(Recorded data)
****************

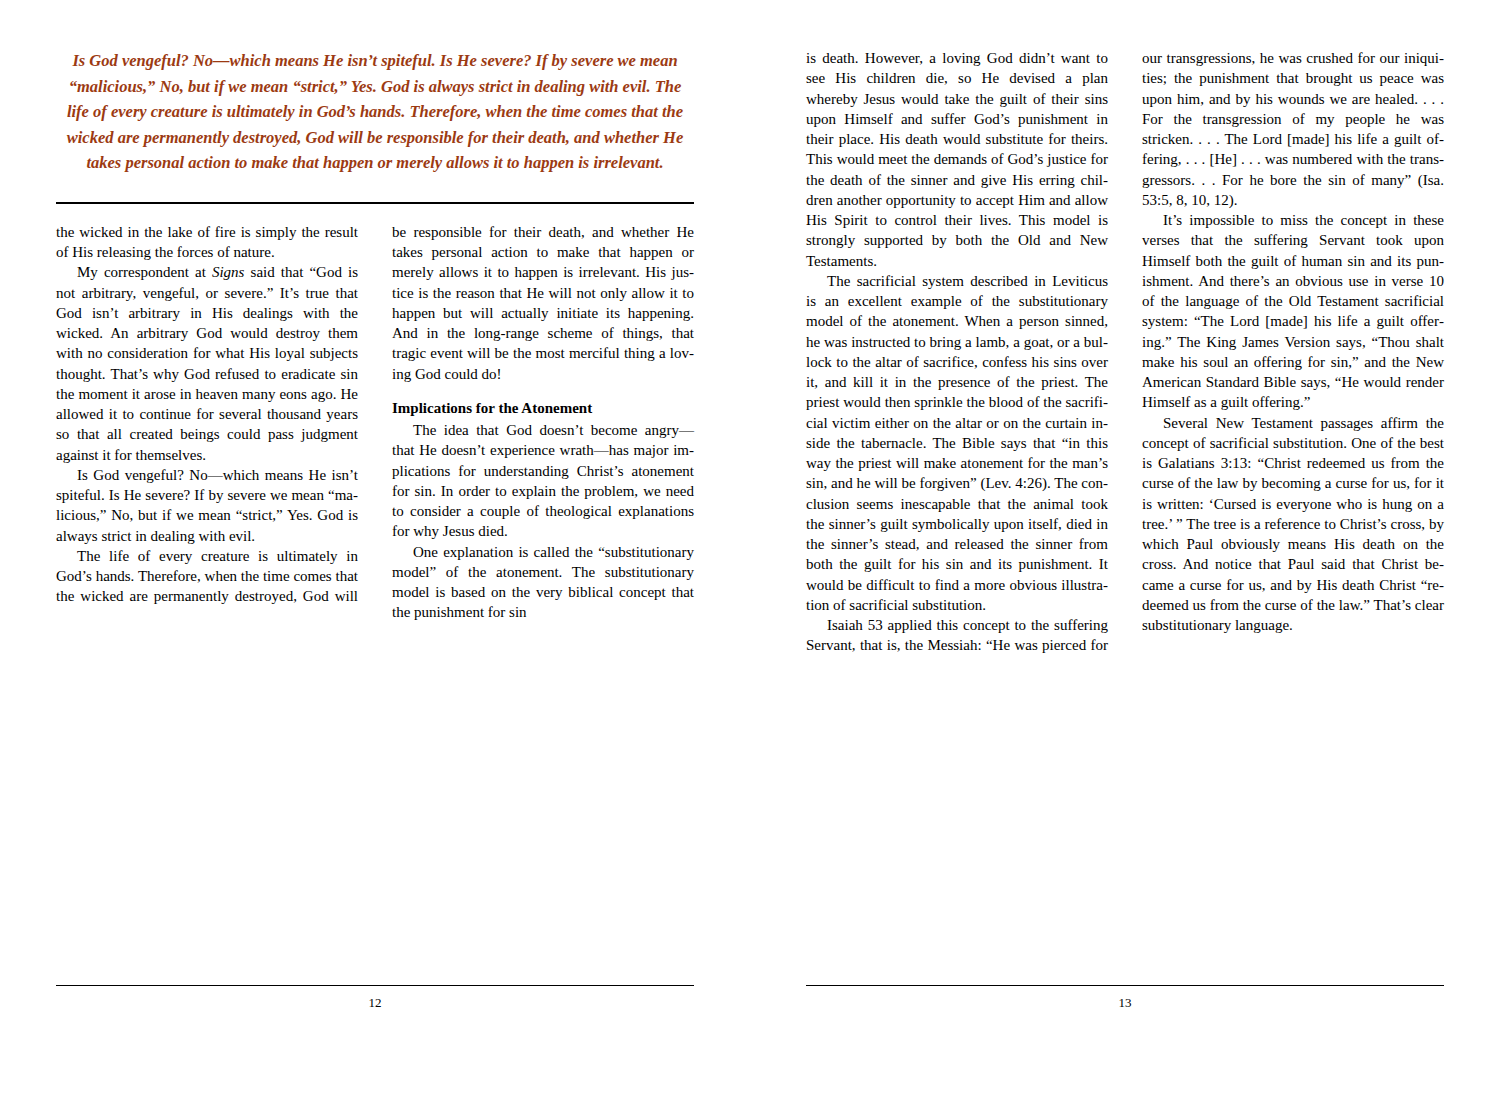Is God vengeful? No—which means He isn’t spiteful. Is He severe? If by severe we mean “malicious,” No, but if we mean “strict,” Yes. God is always strict in dealing with evil. The life of every creature is ultimately in God’s hands. Therefore, when the time comes that the wicked are permanently destroyed, God will be responsible for their death, and whether He takes personal action to make that happen or merely allows it to happen is irrelevant.
the wicked in the lake of fire is simply the result of His releasing the forces of nature.
My correspondent at Signs said that “God is not arbitrary, vengeful, or severe.” It’s true that God isn’t arbitrary in His dealings with the wicked. An arbitrary God would destroy them with no consideration for what His loyal subjects thought. That’s why God refused to eradicate sin the moment it arose in heaven many eons ago. He allowed it to continue for several thousand years so that all created beings could pass judgment against it for themselves.
Is God vengeful? No—which means He isn’t spiteful. Is He severe? If by severe we mean “malicious,” No, but if we mean “strict,” Yes. God is always strict in dealing with evil.
The life of every creature is ultimately in God’s hands. Therefore, when the time comes that the wicked are permanently destroyed, God will be responsible for their death, and whether He takes personal action to make that happen or merely allows it to happen is irrelevant. His justice is the reason that He will not only allow it to happen but will actually initiate its happening. And in the long-range scheme of things, that tragic event will be the most merciful thing a loving God could do!
Implications for the Atonement
The idea that God doesn’t become angry—that He doesn’t experience wrath—has major implications for understanding Christ’s atonement for sin. In order to explain the problem, we need to consider a couple of theological explanations for why Jesus died.
One explanation is called the “substitutionary model” of the atonement. The substitutionary model is based on the very biblical concept that the punishment for sin
12
is death. However, a loving God didn’t want to see His children die, so He devised a plan whereby Jesus would take the guilt of their sins upon Himself and suffer God’s punishment in their place. His death would substitute for theirs. This would meet the demands of God’s justice for the death of the sinner and give His erring children another opportunity to accept Him and allow His Spirit to control their lives. This model is strongly supported by both the Old and New Testaments.
The sacrificial system described in Leviticus is an excellent example of the substitutionary model of the atonement. When a person sinned, he was instructed to bring a lamb, a goat, or a bullock to the altar of sacrifice, confess his sins over it, and kill it in the presence of the priest. The priest would then sprinkle the blood of the sacrificial victim either on the altar or on the curtain inside the tabernacle. The Bible says that “in this way the priest will make atonement for the man’s sin, and he will be forgiven” (Lev. 4:26). The conclusion seems inescapable that the animal took the sinner’s guilt symbolically upon itself, died in the sinner’s stead, and released the sinner from both the guilt for his sin and its punishment. It would be difficult to find a more obvious illustration of sacrificial substitution.
Isaiah 53 applied this concept to the suffering Servant, that is, the Messiah: “He was pierced for our transgressions, he was crushed for our iniquities; the punishment that brought us peace was upon him, and by his wounds we are healed. . . . For the transgression of my people he was stricken. . . . The Lord [made] his life a guilt offering, . . . [He] . . . was numbered with the transgressors. . . For he bore the sin of many” (Isa. 53:5, 8, 10, 12).
It’s impossible to miss the concept in these verses that the suffering Servant took upon Himself both the guilt of human sin and its punishment. And there’s an obvious use in verse 10 of the language of the Old Testament sacrificial system: “The Lord [made] his life a guilt offering.” The King James Version says, “Thou shalt make his soul an offering for sin,” and the New American Standard Bible says, “He would render Himself as a guilt offering.”
Several New Testament passages affirm the concept of sacrificial substitution. One of the best is Galatians 3:13: “Christ redeemed us from the curse of the law by becoming a curse for us, for it is written: ‘Cursed is everyone who is hung on a tree.’ ” The tree is a reference to Christ’s cross, by which Paul obviously means His death on the cross. And notice that Paul said that Christ became a curse for us, and by His death Christ “redeemed us from the curse of the law.” That’s clear substitutionary language.
13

****************

_Directions_
Begin with the line that contains "Several New Testament" and set down each line exactly until the records above end, including the final line.

_Response to the exercise_
Several New Testament passages affirm the concept of sacrificial substitution. One of the best is Galatians 3:13: “Christ redeemed us from the curse of the law by becoming a curse for us, for it is written: ‘Cursed is everyone who is hung on a tree.’ ” The tree is a reference to Christ’s cross, by which Paul obviously means His death on the cross. And notice that Paul said that Christ became a curse for us, and by His death Christ “redeemed us from the curse of the law.” That’s clear substitutionary language.
13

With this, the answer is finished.